Por tudo isso vale a pena conhecer a leitura de “ALCORA, o acordo secreto do colonialismo”, para melhor se compreenderem as muitas sequelas que se reflectem no plasma da sociedade angolana do momento e alimentam (pre)conceitos nos quadros de muitas opções portuguesa e sul-africana de investigação e abordagem histórica.


8- O brigadeiro Themudo Barata, portou-se no cargo de Governador de Distrito de Cabinda como um spinolista “federalista”, que pretendia dar corpo à FLEC catapultando para dentro dela as Tropas Especiais às ordens de Alexandre Tati e com isso contribuir para fomentar mais um etno-nacionalismo em Angola, tal como antes as autoridades coloniais fizeram com o enquadramento e projecção de Savimbi (Operação Madeira).

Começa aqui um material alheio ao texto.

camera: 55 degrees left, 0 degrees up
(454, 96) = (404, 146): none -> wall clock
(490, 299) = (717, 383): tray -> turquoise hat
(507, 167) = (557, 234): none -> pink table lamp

O brigadeiro Themudo Barata é finalmente deposto a 31 de Outubro de 1974, em acontecimentos que deram sequência (e estão associados) à derrota do próprio general António Spínola em Lisboa, a 28 de Setembro de 1974...

Foi o MPLA e o Movimento das Forças Armadas Portuguesas que derrotaram o plano spinolista em desespero de causa em Cabinda, depois da derrota do general António Spínola em Lisboa e nenhum outro etno-nacionalismo estava em 1974 presente naquele então Distrito…

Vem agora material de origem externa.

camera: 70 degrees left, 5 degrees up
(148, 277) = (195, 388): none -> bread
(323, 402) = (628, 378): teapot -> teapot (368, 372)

A unidade de acção entre os progressistas do MFA e o MPLA desde logo em Cabinda, reflectia a declaração política de contingência do camarada Presidente Agostinho Neto no Alvor: que o Movimento das Forças Armadas Portuguesas deu um sinal no sentido de se assumir como o 4º movimento de libertação!

Em Portugal, o PPD (mais tarde PSD), o CDS e o PS de Mário Soares, não surgem como apoiantes directos do general António de Spínola… pois tentavam já antecipar os ganhos que a social-democracia portuguesa teria com e desde o 25 de Novembro de 1975.

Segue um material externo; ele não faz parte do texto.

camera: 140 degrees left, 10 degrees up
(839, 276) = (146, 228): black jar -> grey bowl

Assim eram correntes conservadoras e de ultradireita (o Partido do Progresso e o Partido Liberal) que foram “queimados” nesse apoio, vindo a ser dissolvidos pouco depois do 28 de Setembro de 1974…

O Jornal Avante recorda os acontecimentos em Portugal a 28 de Setembro de 1974:

“O ultimato de Spínola ao Governo no dia 27 [...] levou o PCP,[...] a tomar durante toda a noite medidas para impedir, pela acção das massas populares, a manifestação e o golpe. [...]

Spínola considerava [...] a «manifestação da maioria silenciosa» como imparável e a batalha como ganha. [...]

Não contou porém com a posição contrária à manifestação, assumida por comandos militares em algumas regiões.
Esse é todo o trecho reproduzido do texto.